WATERLOO – Tucker Cassidy is strict in his practice of social distancing. He can only hope the people who show up multiple times a day to help him with personal care are doing the same.
“It’s a constant worry of whether or not you’ll catch something from someone, or if they’re practicing social distancing. You never know, and you can’t expect to quiz them on every place they’ve been,” he said.
As the number of COVID-19 cases skyrockets and the death toll mounts, Cassidy and others who rely on in-home health care workers for help with activities of daily living grow increasingly anxious about becoming infected.
Cassidy, 44, works from home in affiliate marketing and is an advocate and activist for those with disabilities. He has been a quadriplegic since a firearm accident in 1994. Though he lives independently, a rotation of aides are in and out of his home every day.
“At least four people come and go each day. Basically I need help with most things,” he said. “I need help getting into the (wheelchair), toileting, showering, eating, getting dressed. At night I need help getting into bed.”
As of Monday, all but six states had full or partial shelter-in-place orders. Iowa is one of those six with no such mandate. The others are North Dakota, South Dakota, Nebraska, Nevada and Arkansas.
To protect her compromised immune system, Laura Adams has implemented her own household lockdown.
“We’re not letting anybody else in besides my husband and daughter,” she said. “We get deliveries left outside the doors so we can sanitize them before they come in.”
Adams and her husband, Darin, also pulled their 4-year-old from day care.
“Day care is a germ factory, and the risk of exposure is just too high for me,” she said.

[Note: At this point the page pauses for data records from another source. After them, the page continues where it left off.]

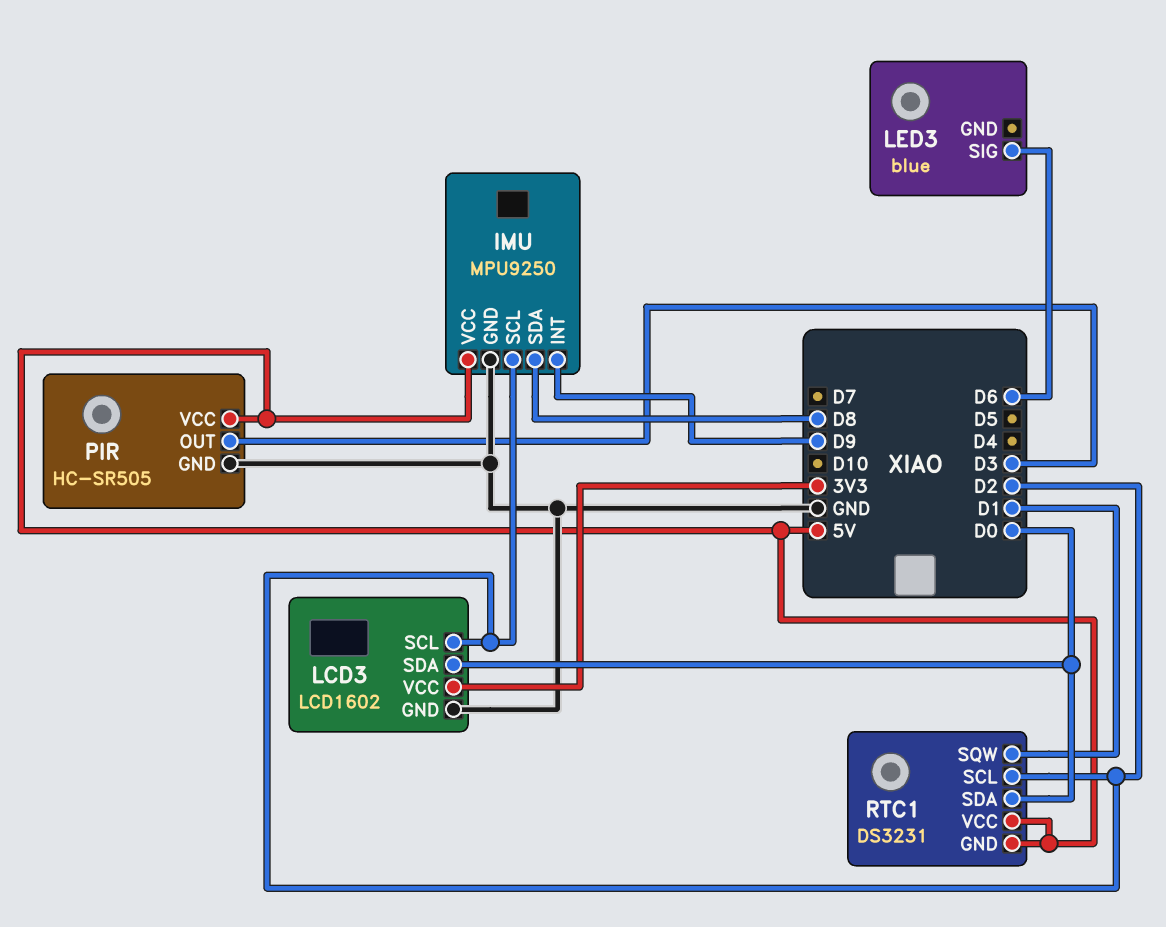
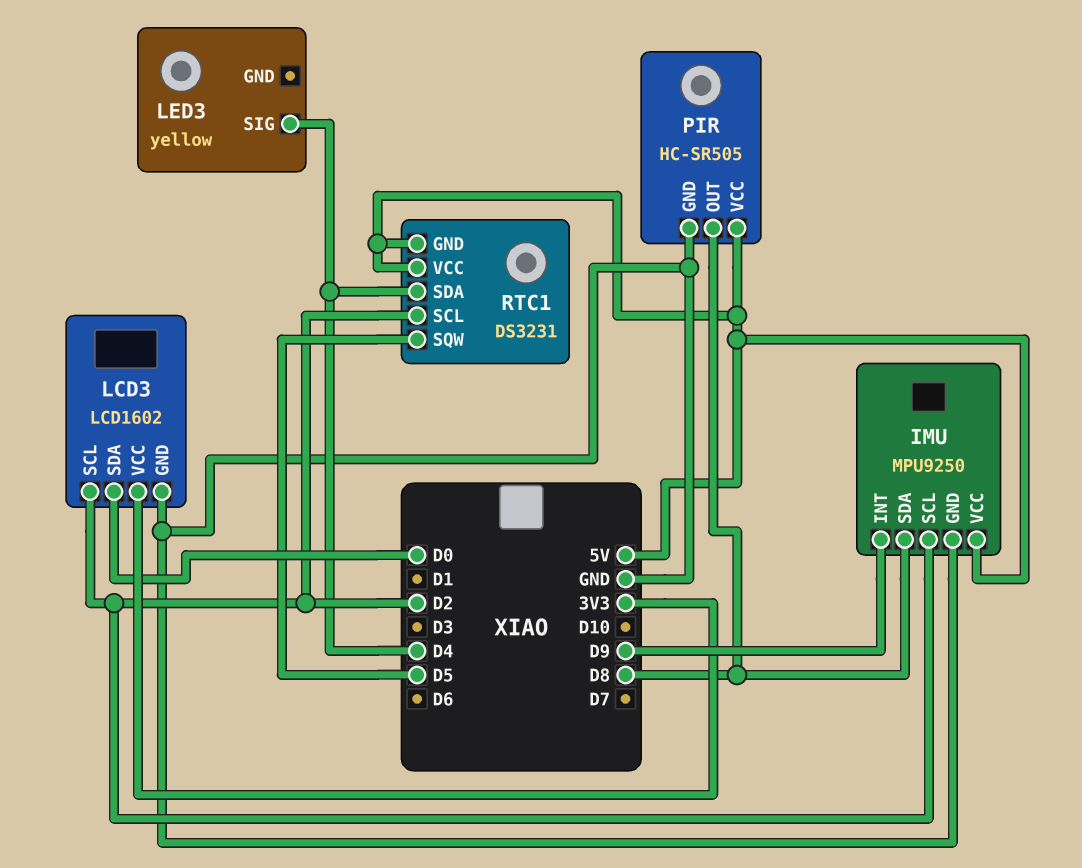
LED3: blue -> yellow
LED3 pin SIG: D6 -> D4
PIR pin OUT: D3 -> D8
RTC1 pin SDA: D0 -> D4
RTC1 pin SQW: D1 -> D5

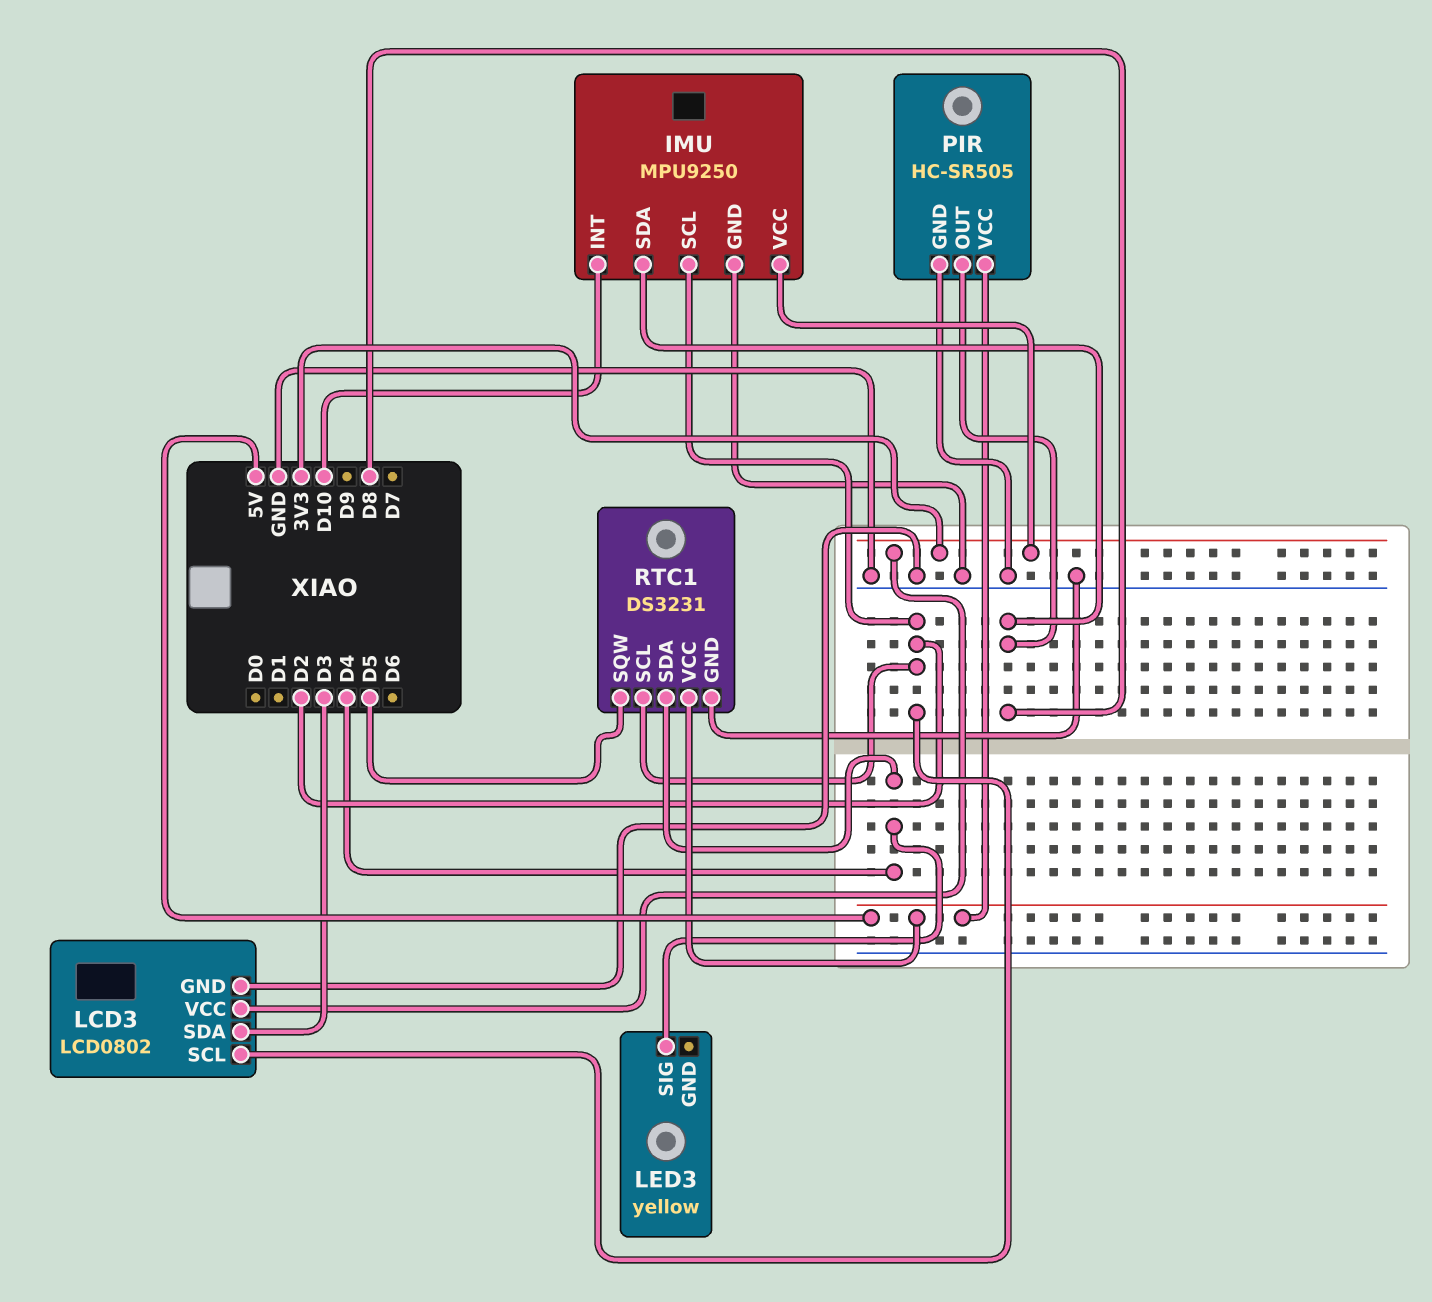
IMU pin INT: D9 -> D10
IMU pin VCC: 5V -> 3V3
LCD3: LCD1602 -> LCD0802
LCD3 pin SDA: D0 -> D3
RTC1 pin GND: 5V -> GND

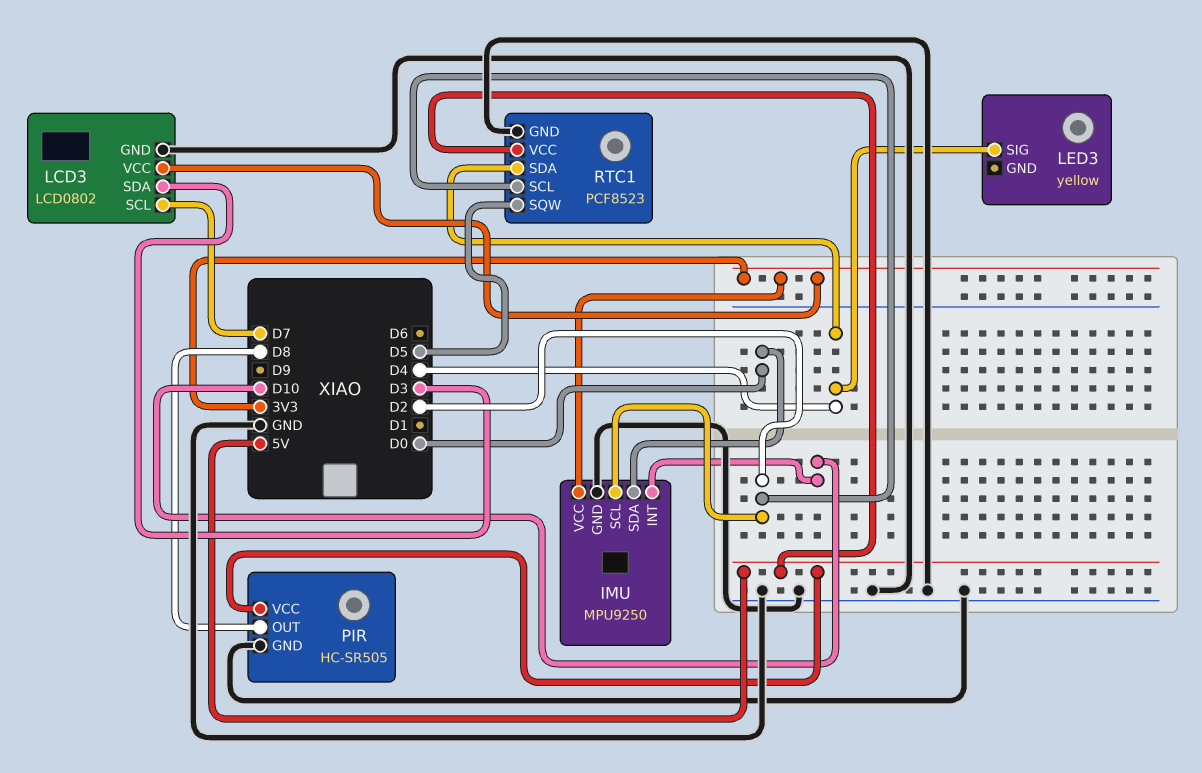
IMU pin SDA: D8 -> D0
LCD3 pin SCL: D2 -> D7
RTC1: DS3231 -> PCF8523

Adams uses a walker, and sometimes a wheelchair, after a series of complications during and after her pregnancy left her fighting for her life.

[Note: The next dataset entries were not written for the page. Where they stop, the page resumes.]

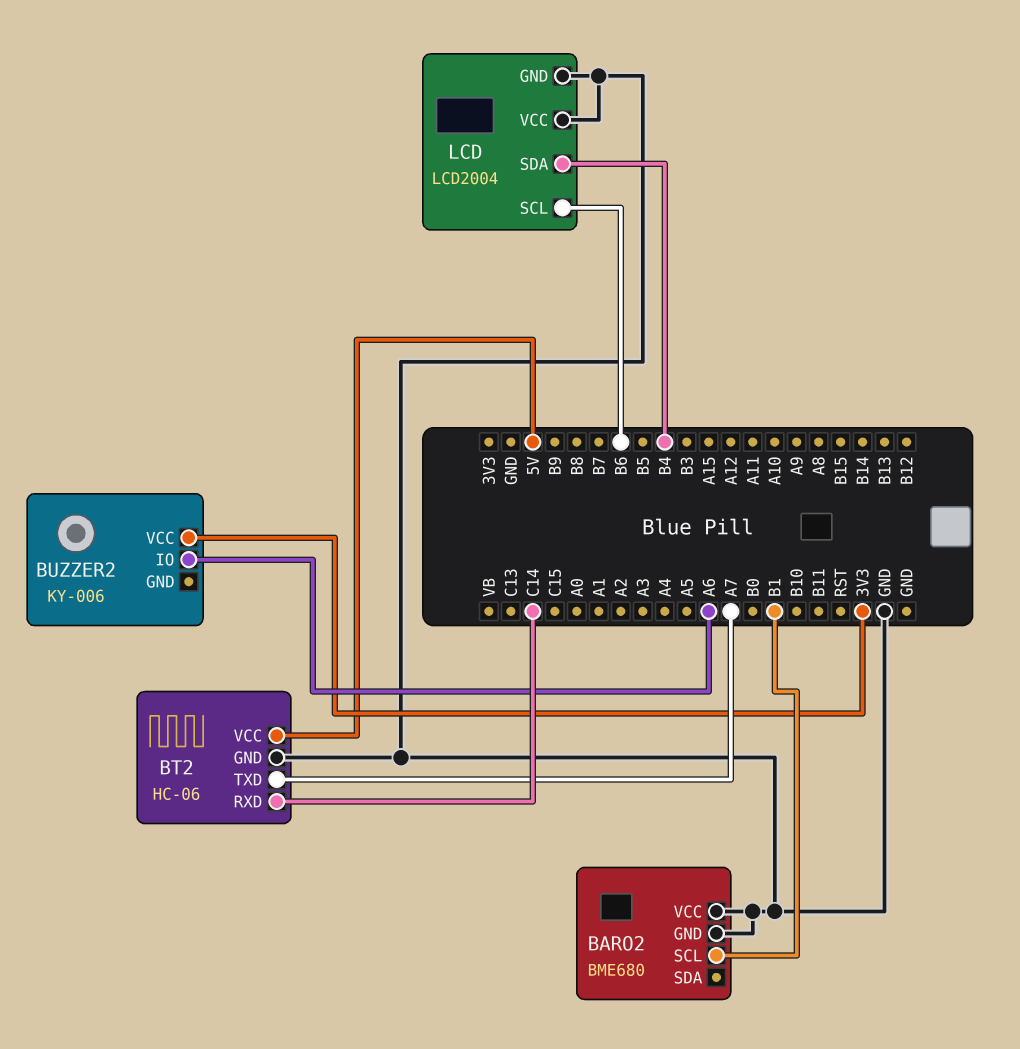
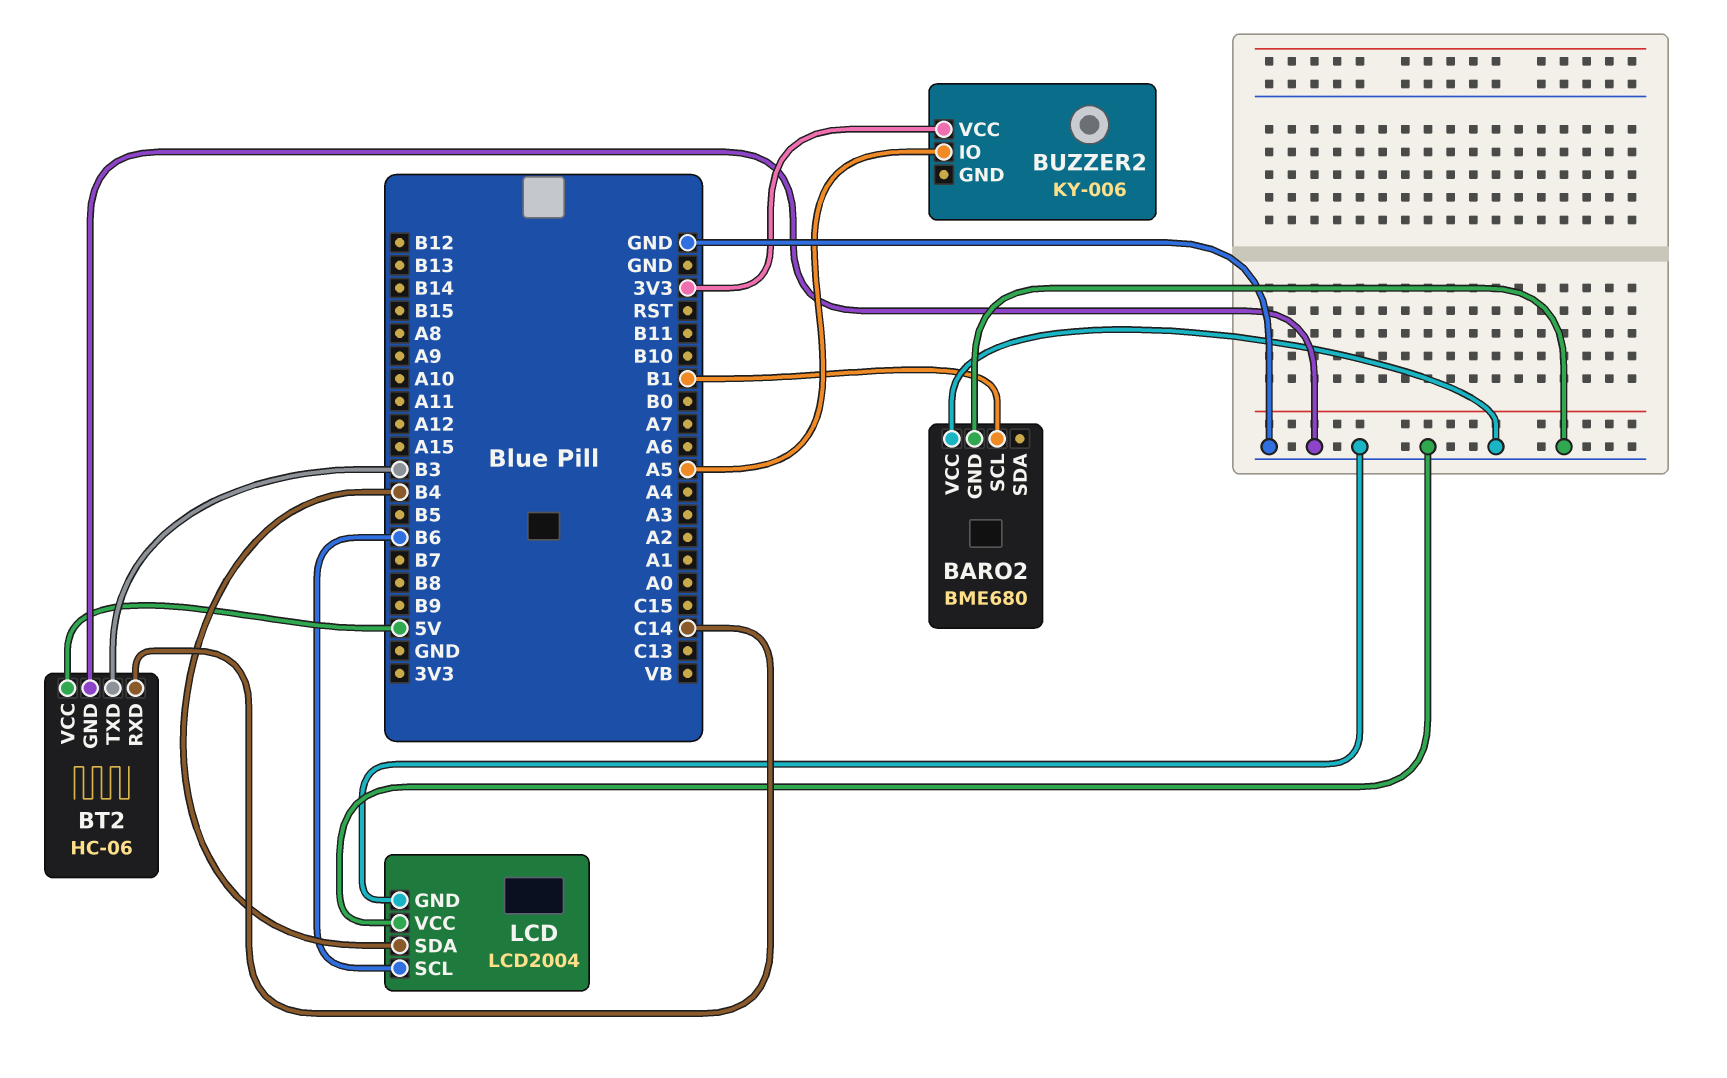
BT2 pin TXD: A7 -> B3
BUZZER2 pin IO: A6 -> A5

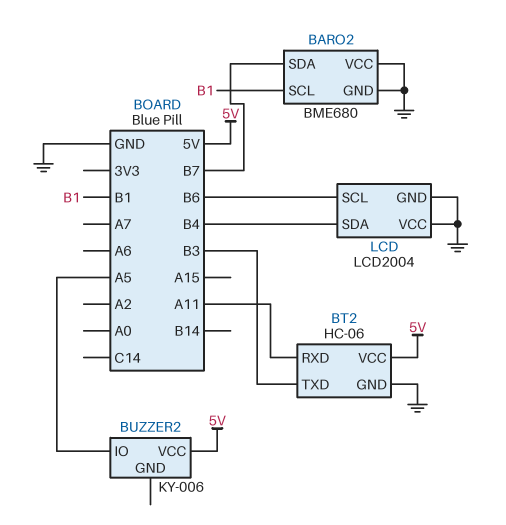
BARO2 pin SDA: none -> B7
BT2 pin RXD: C14 -> A11
BUZZER2 pin VCC: 3V3 -> 5V

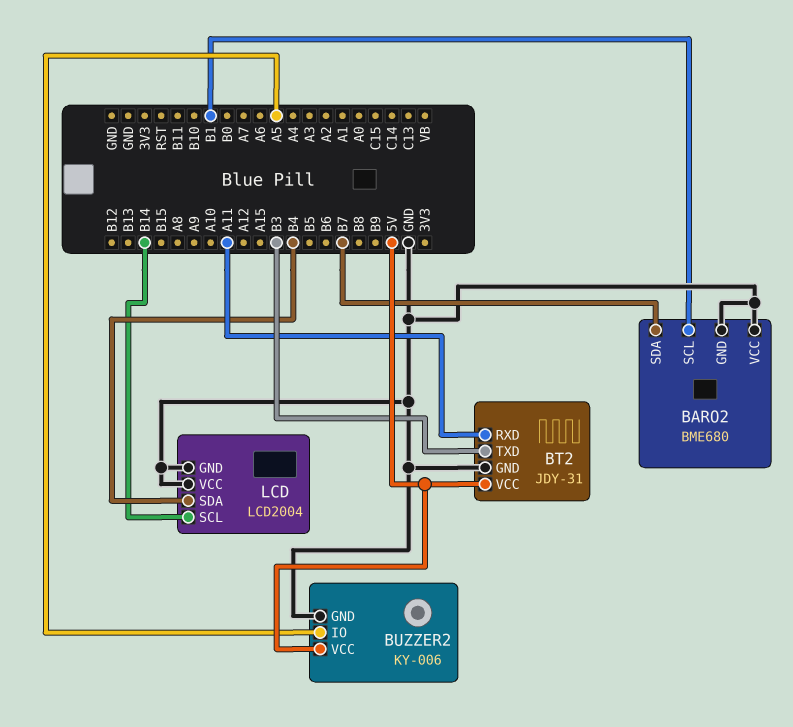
BT2: HC-06 -> JDY-31
BUZZER2 pin GND: none -> GND
LCD pin SCL: B6 -> B14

“I do have difficulty walking, and I still have pretty severe chronic pain, depending on the day,” she said.
Those difficulties and others make Adams vulnerable to infection, especially one as insidious as COVID-19. In early March, her doctor told her to avoid all public spaces.
“We’re trying to keep the bubble as small as possible,” she said.
That exacts another toll: feeling isolated.
“One of my main issues right now is the increase in anxiety. I’ve gotten used to being at home over the last four years. But I would still leave the house for doctor appointments and physical therapy and grocery shopping. I definitely feel for the other people who are experiencing social isolation for the first time,” Adams said.
Cassidy said he’s been calling friends on the phone a lot more lately to maintain connections. “I didn’t really feel isolated until like this last week when I started thinking about that I’ve got all these friends who aren’t working right now and it would be great to hang out with them.”
Social connections are especially important for those with disabilities, said local advocate Eric Donat, who has been in self-imposed isolation for nearly three weeks to minimize exposure to the virus. Donat, 39, has cerebral palsy and uses a wheelchair.
He’s using social media to stay in touch with friends, but said not everyone with a disability has that option.
“I know there is modern technology like social media, but some people with disabilities might not have access or know how to use video calls or other platforms,” he said.
Additionally, the COVID-19 pandemic is “throwing the whole world off kilter, changing schedules” and otherwise upending daily routines that are crucial to people with certain kinds of disabilities, Donat said. “We’re all kind of in this limbo, and people with disabilities might have more issues with being scared and not knowing how to get that off their chest or reach out.”
But sheltering in place is the right thing to do — for everyone, said Donat, Adams and Cassidy. Adams is blunt in her request of Cedar Valley residents.
“Seriously. Stay home. Stop spreading this. You are putting me and people like me at a much increased risk. We are not expendable.”